Western businesses with exposure to Russia are obviously in trouble. China, however, once seen as a land of opportunity, seems headed in that direction, too. If you have a portfolio you may want to take that into consideration.
If you have money in Bonds and CDs you’ve probably been pretty happy at the returns. Make sure you or your accountant is tracking that — taxes aren’t withheld on dividends, which could lead to a nasty surprise at the end of the year.
If you’re traveling to NYC and you’re accustomed to using Airbnb — big changes are afoot. Make sure you know what the rules are.
Another cautionary tale: as the US government regulates NFTs more effectively, investors may be exposed to a raft of laws including insider training.
AROUND THE WORLD
Farmers are wrestling with some of the same problems the military experienced in Iraq and Afghanistan — a flood of data from new technology, and some difficulty finding ways to analyze and make sense of it all.
A split seems to be growing along partisan lines for supporting Ukraine.
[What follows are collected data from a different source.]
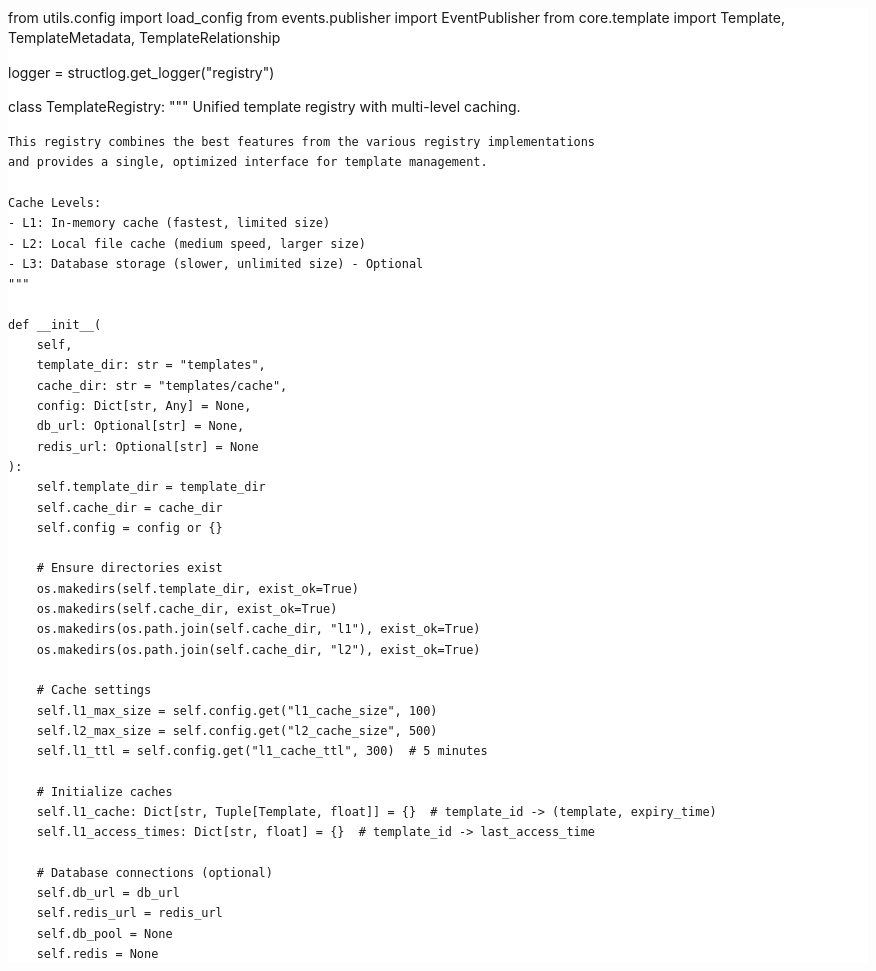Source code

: from utils.config import load_config
from events.publisher import EventPublisher
from core.template import Template, TemplateMetadata, TemplateRelationship


logger = structlog.get_logger("registry")


class TemplateRegistry:
    """
    Unified template registry with multi-level caching.
    
    This registry combines the best features from the various registry implementations
    and provides a single, optimized interface for template management.
    
    Cache Levels:
    - L1: In-memory cache (fastest, limited size)
    - L2: Local file cache (medium speed, larger size)
    - L3: Database storage (slower, unlimited size) - Optional
    """
    
    def __init__(
        self,
        template_dir: str = "templates",
        cache_dir: str = "templates/cache",
        config: Dict[str, Any] = None,
        db_url: Optional[str] = None,
        redis_url: Optional[str] = None
    ):
        self.template_dir = template_dir
        self.cache_dir = cache_dir
        self.config = config or {}
        
        # Ensure directories exist
        os.makedirs(self.template_dir, exist_ok=True)
        os.makedirs(self.cache_dir, exist_ok=True)
        os.makedirs(os.path.join(self.cache_dir, "l1"), exist_ok=True)
        os.makedirs(os.path.join(self.cache_dir, "l2"), exist_ok=True)
        
        # Cache settings
        self.l1_max_size = self.config.get("l1_cache_size", 100)
        self.l2_max_size = self.config.get("l2_cache_size", 500)
        self.l1_ttl = self.config.get("l1_cache_ttl", 300)  # 5 minutes
        
        # Initialize caches
        self.l1_cache: Dict[str, Tuple[Template, float]] = {}  # template_id -> (template, expiry_time)
        self.l1_access_times: Dict[str, float] = {}  # template_id -> last_access_time
        
        # Database connections (optional)
        self.db_url = db_url
        self.redis_url = redis_url
        self.db_pool = None
        self.redis = None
There is no obvious reason for this beyond partisanship — especially considering the historical affinity for Russia among Democrats, and opposition to it from Republicans.
India landed on the moon — the fourth country (or alliance) after the US, the USSR, and China to do so. The landing is the first at a lunar pole, and comes at a time of heightening tension between India and its neighbor, China.
MILITARY NEWS
Iran has a new combat drone. Looks familiar somehow… I can’t place it…
Work being done to develop an effective anti-drone missile for the US — something more than a hunting shotgun, apparently!
A potential government shutdown hinges on so-called “woke” military policies. Good grief!
A few National guardsmen were injured by coyotes.
OF INTEREST TO VETERANS
A technical glitch has delayed disability claims decisions for a sizable number of veterans. Over 30,000.
Poll workers are resigning or staying away from a procedure that’s sure to be heavily contested by partisanship. Can veterans fill the gap?
One of those things where you think to yourself — no, can’t be true — veterans of atomic operations denied benefits for having developed illnesses and conditions related to radiation poisoning.
HUMOR
If it has to do with the Harlem Globetrotters or the Washington Generals, I’m going to read it. This piece on their history was worth it.